Marion Hubert received an alarming message from her power provider this summer warning of a doubling in bills for her apartment near Paris. But the company also offered a solution — she could avoid the dramatic rise in costs by switching to state-controlled former monopoly EDF.
Moves by some of France’s smaller distributors to ditch clients come as soaring wholesale electricity prices across Europe raise fears of a growing wave of insolvencies among power suppliers from Britain to Germany.
Companies that roped in customers with bargain offers are now struggling to cover their wholesale purchase costs, stretching their business models to breaking point.
Some French suppliers have withdrawn their services, stopped taking on clients or been bailed out by rivals. Allowing customers to flood back to nuclear power producer EDF and its capped, regulated tariffs now risks reversing a 15-year push to open up France’s electricity market.
Originally attracted by supplier Mint Energie’s promise of supporting renewable energy producers, Hubert could no longer afford to make that green choice. “I want green energy to grow and I was paying for it as long as I could,” she said. “Right now I’d rather eat.”
As Europe weans itself off Russian gas following the invasion of Ukraine, chaos induced by rising wholesale electricity prices has sparked calls to reform power markets and soul-searching over whether liberalisation has worked.
EDF, set up to combine France’s fragmented electricity suppliers after the second world war and now on the cusp of being fully renationalised, still controls about 70 per cent of France’s retail power market, much higher than incumbents in other big European economies.
In recent years it has lost customers to cheaper new entrants, many of which benefited from access to EDF-produced power at low fixed rates, a mechanism designed to foment competition but decried by EDF as a “poison” that subsidised rivals while its own finances suffered.
Energy regulator CRE is investigating whether some distributors abused their supplies of cheap EDF nuclear power by reselling it on the market for a higher price rather than using it to meet their customers’ needs.
But as outages at EDF’s reactors add to the energy crisis, even accessing some EDF supply at prices as low as €42 per megawatt hour has not shielded suppliers from a soaring French power market, with future contracts surging at one point this summer to €900/MWh.
Meanwhile, competing with EDF’s regulated tariffs has become an ever greater stretch after the French government limited rises in those rates to 4 per cent for 2022 to shield households from the crisis.
EDF says it has been regaining retail customers at a rate of roughly 100,000 a month since August.
In less strenuous times the new entrants have relied on a cost-light, low-margin business model. But few have their own generation capacity, exposing them to difficulties now.
“Either you’re an integrated power provider with your own production means, or you have a very diversified portfolio so you can handle these strains, or you will really struggle,” said Denis Florin of energy consultancy Lavoisier Conseil.
In the year to the end of June the number of alternative suppliers in France dropped from 51 to 43, according to the latest data from CRE. Another official site now only lists 34, although it excludes some very local suppliers.
Those to have disappeared include Barry, a Danish supplier that only entered France in January 2021 before folding in its home market, and the French arm of Britain’s Bulb, which entered administration late last year.
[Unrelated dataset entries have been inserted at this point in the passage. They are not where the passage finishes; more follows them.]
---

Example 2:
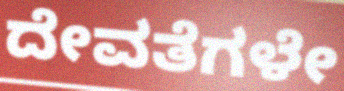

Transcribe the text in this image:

ದೇವತೆಗಳೇ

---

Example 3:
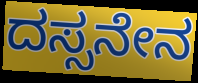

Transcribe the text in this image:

ದಸ್ಸನೇನ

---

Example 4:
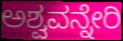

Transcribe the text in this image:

ಅಶ್ವವನ್ನೇರಿ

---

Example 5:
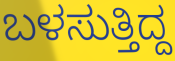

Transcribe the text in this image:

ಬಳಸುತ್ತಿದ್ದ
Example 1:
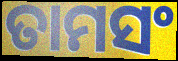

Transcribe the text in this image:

ତାମସଂ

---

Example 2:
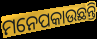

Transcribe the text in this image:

ମନେପକାଉଛନ୍ତି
Homegrown providers have withdrawn too, including supermarket group E. Leclerc.
Not all have overtly sent their customers to EDF. But many are raising prices when renewing customer contracts or, as is the case with the French arm of Spain’s Iberdrola, terminating some altogether.
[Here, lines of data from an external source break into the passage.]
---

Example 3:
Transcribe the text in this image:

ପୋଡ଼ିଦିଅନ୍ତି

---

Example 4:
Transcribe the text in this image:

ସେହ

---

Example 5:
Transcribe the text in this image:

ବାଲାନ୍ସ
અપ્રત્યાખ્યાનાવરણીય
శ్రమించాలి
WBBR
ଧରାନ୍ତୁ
The strains in France’s retail power market have reinforced calls for reforms, including to the system through which EDF sells its power to rivals.
“The way the liberalisation of the market has worked out is not satisfactory at all,” said Fabien Choné, an energy consultant and co-founder of supplier Direct Energie, which was bought by oil and gas group TotalEnergies in 2018.
Regulated tariffs have been eliminated in France for most business customers, a part of the market where competition is much more developed.
François Joubert, chief executive of five-year-old supplier Ohm Energy, said he thought some suppliers would still make it through and that regulated and non-regulated prices would eventually converge again.
“What’s happening this winter is something exceptional, linked to a political decision and the government accepting that EDF would lose money as a result,” he said.
The state’s move to cap price rises has cost EDF at least €8bn in core profit, as it had to buy some supply at expensive market prices. Taking on more clients this winter will add to that burden, as it will need to purchase additional supplies.
“When a client comes back to the regulated tariff . . . that creates a loss for us,” Marc Benayoun, a senior EDF executive in charge of customer services, told reporters in October.
As the market faces a squeeze, one other big beneficiary may be Total. Flush with cash from high commodities prices, the oil major has more wherewithal to withstand losses on electricity contracts if it has to. It now also has two gas power plants in France, ensuring its own production for the longer term.
Florian Peroud, an IT worker from the Vendée region in western France, ended up switching to Total after Mint warned his monthly bills were doubling to €240.
“I almost wondered if it was a fake,” Peroud said.